3 de jul. de 2011

Há um pássaro azul no meu coração


Joaquim me disse uma vez que o amor é um desossador de aves. Me abraçava forte enquanto dizia isso baixinho, num abraço que era quase uma gravata e me sufocava um pouco, e dizia cada vez mais baixo "olha, amor, o amor é uma coisa e tanta, é um desossador de aves, vai nos tirar a estrutura e depois nos consumir aos pouquitos" e ria, e ríamos e éramos muitos jovens.
Joaquim me dizia coisas que eu não entendia, coisas sobre o fim e o começo, coisas sobre o não ser, sobre os quereres, as nuances do mar, sobre a espiral do mundo.

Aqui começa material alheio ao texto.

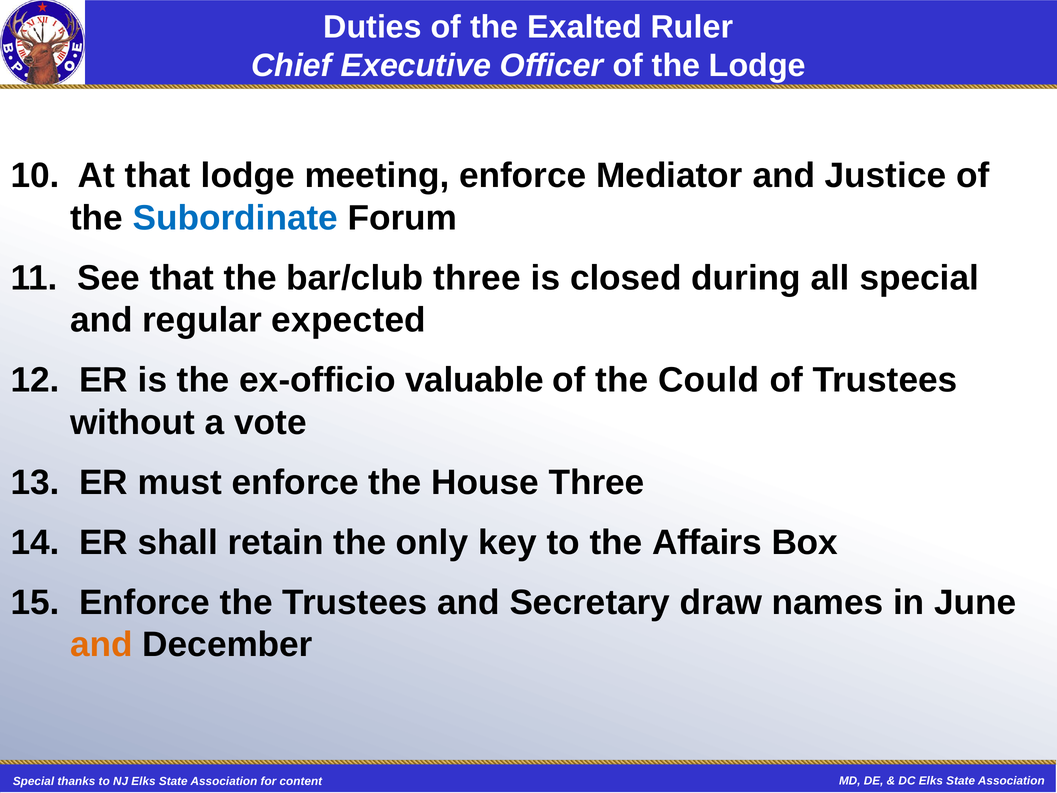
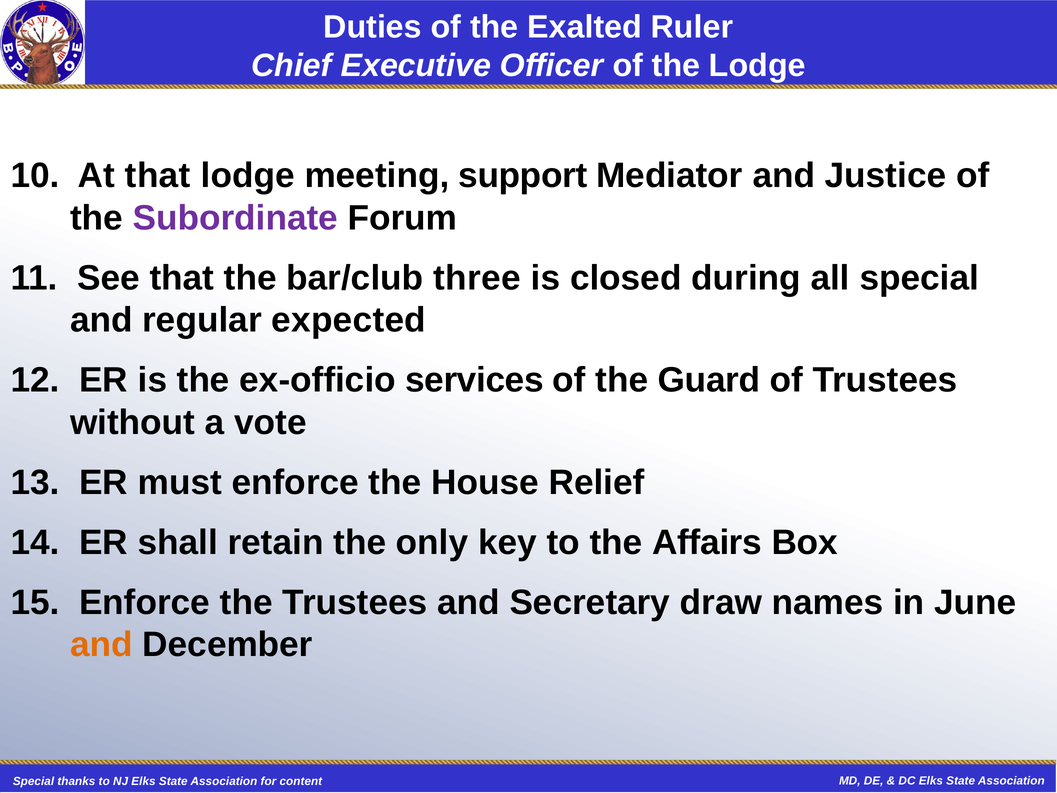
meeting enforce: enforce -> support
Subordinate colour: blue -> purple
valuable: valuable -> services
Could: Could -> Guard
House Three: Three -> Relief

Joaquim me fazia coisas que eu não entendia, Joaquim me apresentava poesias, e eu o amava cada dia mais um tanto, tanto amor que poderíamos caber numa daquelas fantasias que ele gostava de inventar, jovens que éramos.
De tanto falar e ser, Joaquim fez nascer em mim um pássaro. Um pássaro muito azul que se escondia quando ele não estava por perto e que cantava quando ele aparecia. Era um lindo pássaro azul secreto. Era um enorme pássaro azul secreto, que mais que morar em mim, me preenchia. Mas Joaquim tinha medo do desossador. E por temer, Joaquim quis livrar-se do pássaro azul que havia no meu coração. Queria ele desaparecido, escasso, fugido, antes que o amor o consumisse. E por temer, ele, tão jovem que era, tão sabido que era, não entendia daonde nascia o desossador. Azeviche foi ficando, azeviche ficou.
Há um pássaro azul no meu coração e eu tenho que tirá-lo de lá antes que Joaquim o mate.